Boer, R., Crause, P., & Fahrenholz, F. (1983). Solubilization of ligand-stabilized vasopressin receptors from plasma membranes of bovine kidney and rat liver. Biochemical and Biophysical Research Communications, 116(1), 91-98. doi:10.1016/0006-291X(83)90385-6.


Cite as: https://hdl.handle.net/21.11116/0000-0007-D4AB-9
Abstract
The solubilization of vasopressin receptors from plasma membranes of bovine kidney and rat liver by different detergents was investigated.

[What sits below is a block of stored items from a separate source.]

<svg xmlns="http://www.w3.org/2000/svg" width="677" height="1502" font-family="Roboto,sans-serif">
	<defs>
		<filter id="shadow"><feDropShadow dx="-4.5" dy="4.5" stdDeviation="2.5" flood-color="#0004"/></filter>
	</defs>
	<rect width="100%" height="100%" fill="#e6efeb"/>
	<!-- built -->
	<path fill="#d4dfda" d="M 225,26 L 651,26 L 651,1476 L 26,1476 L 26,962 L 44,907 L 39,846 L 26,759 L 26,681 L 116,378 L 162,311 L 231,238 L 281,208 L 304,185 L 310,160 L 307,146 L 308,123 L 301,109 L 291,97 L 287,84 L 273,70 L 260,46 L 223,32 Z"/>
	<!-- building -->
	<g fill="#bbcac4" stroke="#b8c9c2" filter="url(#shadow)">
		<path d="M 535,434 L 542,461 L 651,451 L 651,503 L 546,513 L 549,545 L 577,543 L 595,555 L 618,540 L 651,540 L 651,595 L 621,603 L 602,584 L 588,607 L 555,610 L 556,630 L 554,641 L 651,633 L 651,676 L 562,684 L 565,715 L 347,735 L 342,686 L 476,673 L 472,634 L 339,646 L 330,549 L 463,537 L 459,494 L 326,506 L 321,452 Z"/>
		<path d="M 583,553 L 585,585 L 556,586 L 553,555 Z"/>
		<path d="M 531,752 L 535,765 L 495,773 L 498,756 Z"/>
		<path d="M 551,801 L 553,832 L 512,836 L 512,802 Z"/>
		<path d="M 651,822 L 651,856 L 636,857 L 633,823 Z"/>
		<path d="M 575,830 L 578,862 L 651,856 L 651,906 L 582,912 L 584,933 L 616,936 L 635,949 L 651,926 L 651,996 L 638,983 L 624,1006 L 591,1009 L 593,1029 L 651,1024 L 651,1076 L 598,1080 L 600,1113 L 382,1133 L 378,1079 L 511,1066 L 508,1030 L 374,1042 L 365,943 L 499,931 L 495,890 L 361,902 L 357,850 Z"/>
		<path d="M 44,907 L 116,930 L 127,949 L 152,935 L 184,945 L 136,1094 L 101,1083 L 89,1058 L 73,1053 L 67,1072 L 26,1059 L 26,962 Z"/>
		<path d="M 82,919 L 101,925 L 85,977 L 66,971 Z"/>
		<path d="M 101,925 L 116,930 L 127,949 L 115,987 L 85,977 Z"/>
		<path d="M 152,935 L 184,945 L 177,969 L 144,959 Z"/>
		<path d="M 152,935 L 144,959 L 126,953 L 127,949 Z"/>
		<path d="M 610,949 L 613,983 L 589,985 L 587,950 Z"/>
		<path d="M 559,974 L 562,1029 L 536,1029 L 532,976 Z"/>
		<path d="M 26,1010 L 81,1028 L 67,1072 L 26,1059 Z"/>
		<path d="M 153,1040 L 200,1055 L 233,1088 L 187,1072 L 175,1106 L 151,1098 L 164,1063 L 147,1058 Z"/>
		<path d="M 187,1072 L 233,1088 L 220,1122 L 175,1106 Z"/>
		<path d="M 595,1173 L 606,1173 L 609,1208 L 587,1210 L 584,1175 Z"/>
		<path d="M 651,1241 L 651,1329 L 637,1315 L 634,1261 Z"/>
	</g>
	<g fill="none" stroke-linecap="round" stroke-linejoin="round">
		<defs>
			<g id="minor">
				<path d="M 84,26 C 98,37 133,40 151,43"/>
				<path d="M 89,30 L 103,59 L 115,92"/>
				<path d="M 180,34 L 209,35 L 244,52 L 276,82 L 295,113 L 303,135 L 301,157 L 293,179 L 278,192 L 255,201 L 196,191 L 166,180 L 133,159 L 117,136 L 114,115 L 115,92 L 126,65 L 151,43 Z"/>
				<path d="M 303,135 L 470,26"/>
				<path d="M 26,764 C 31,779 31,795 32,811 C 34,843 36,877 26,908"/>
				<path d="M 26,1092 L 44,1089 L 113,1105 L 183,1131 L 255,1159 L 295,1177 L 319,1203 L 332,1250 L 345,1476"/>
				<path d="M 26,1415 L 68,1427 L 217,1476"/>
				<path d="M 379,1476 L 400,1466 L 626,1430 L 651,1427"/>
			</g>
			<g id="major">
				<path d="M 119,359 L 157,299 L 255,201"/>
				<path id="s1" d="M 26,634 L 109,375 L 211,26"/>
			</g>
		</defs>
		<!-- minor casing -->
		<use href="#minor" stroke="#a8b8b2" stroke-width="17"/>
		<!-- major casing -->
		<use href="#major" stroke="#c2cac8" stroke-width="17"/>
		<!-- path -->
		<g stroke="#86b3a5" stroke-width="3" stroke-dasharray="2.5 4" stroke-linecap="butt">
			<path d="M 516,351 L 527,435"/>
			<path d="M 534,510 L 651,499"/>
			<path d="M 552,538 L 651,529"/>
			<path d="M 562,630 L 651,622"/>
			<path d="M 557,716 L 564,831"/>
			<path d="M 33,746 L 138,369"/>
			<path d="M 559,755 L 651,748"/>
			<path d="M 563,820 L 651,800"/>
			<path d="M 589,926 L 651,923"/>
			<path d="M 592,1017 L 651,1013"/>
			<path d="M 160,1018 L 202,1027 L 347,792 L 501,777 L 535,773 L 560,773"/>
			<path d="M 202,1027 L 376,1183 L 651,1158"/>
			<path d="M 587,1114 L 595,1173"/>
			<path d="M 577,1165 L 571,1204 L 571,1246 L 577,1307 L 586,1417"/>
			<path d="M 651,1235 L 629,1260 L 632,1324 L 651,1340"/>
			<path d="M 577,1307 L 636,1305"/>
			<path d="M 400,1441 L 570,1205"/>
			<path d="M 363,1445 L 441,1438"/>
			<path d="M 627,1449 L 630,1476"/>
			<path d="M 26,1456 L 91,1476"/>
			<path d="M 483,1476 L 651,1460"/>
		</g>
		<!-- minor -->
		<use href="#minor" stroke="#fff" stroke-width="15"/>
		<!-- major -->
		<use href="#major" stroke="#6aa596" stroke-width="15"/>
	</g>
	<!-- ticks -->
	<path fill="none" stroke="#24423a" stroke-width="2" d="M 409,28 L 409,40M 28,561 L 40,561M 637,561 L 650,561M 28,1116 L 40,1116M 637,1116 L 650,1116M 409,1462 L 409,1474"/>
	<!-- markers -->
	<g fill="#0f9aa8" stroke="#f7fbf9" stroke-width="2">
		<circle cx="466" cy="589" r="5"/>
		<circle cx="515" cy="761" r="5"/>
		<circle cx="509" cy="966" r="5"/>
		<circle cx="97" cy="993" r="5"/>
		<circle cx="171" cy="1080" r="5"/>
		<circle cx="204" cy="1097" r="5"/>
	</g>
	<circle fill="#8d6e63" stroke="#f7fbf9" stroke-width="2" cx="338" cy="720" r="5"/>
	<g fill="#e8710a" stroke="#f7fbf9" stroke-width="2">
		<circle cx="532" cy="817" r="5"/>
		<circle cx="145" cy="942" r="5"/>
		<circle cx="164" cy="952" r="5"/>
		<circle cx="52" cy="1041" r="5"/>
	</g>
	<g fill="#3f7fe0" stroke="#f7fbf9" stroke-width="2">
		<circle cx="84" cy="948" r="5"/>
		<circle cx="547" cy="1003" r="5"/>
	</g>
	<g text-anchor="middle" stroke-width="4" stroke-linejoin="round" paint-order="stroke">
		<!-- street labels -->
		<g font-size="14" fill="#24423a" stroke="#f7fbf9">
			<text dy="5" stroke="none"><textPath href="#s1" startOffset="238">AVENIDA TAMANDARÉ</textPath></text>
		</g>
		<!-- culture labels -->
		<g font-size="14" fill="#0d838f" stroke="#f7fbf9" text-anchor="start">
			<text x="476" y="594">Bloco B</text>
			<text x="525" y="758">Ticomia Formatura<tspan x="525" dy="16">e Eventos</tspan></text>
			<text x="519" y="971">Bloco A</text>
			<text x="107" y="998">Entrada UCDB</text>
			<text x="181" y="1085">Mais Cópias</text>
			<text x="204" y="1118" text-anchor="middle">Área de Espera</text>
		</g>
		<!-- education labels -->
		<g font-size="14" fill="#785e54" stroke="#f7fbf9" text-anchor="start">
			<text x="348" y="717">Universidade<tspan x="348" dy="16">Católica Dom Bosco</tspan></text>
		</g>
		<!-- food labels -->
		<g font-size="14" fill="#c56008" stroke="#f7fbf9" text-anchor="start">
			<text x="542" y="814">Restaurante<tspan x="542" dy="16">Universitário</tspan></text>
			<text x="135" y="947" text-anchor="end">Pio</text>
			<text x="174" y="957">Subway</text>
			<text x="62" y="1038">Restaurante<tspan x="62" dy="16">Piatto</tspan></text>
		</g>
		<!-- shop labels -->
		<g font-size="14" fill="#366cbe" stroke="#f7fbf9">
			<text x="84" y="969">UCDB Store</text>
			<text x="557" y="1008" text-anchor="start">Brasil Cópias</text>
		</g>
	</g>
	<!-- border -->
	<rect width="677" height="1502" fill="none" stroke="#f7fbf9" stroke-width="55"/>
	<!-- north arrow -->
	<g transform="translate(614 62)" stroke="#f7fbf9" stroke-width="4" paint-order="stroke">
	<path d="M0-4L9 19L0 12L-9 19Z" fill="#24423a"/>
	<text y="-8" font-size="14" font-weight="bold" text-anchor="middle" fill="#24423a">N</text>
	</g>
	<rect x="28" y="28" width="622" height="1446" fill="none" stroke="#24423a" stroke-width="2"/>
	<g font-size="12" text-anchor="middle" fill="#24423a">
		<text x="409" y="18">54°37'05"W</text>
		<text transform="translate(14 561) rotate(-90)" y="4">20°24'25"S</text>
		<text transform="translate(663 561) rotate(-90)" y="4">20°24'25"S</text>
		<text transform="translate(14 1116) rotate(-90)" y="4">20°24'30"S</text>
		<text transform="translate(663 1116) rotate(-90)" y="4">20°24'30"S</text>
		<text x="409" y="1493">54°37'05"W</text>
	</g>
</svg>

A prerequisite for the extraction of vasopressin receptors retaining binding affinity for their ligand was the stabilization of the receptors by the prior formation of the membrane-bound hormone-receptor complexes. The vasopressin-receptor complexes from both kidney and liver membranes were solubilized in a high yield with dodecyl-β-D-maltoside and 3-laurylamido-N,N′-dimethylpropylaminoxide. Several other nonionic detergents including octyl-β-D-glucopyranoside effectively extracted the hepatic vasopressin receptor. For the hormone-receptor complex solubilized from bovine kidney with dodecyl-β-D-maltoside, a Stokes' radius of 5.8 nm was determined.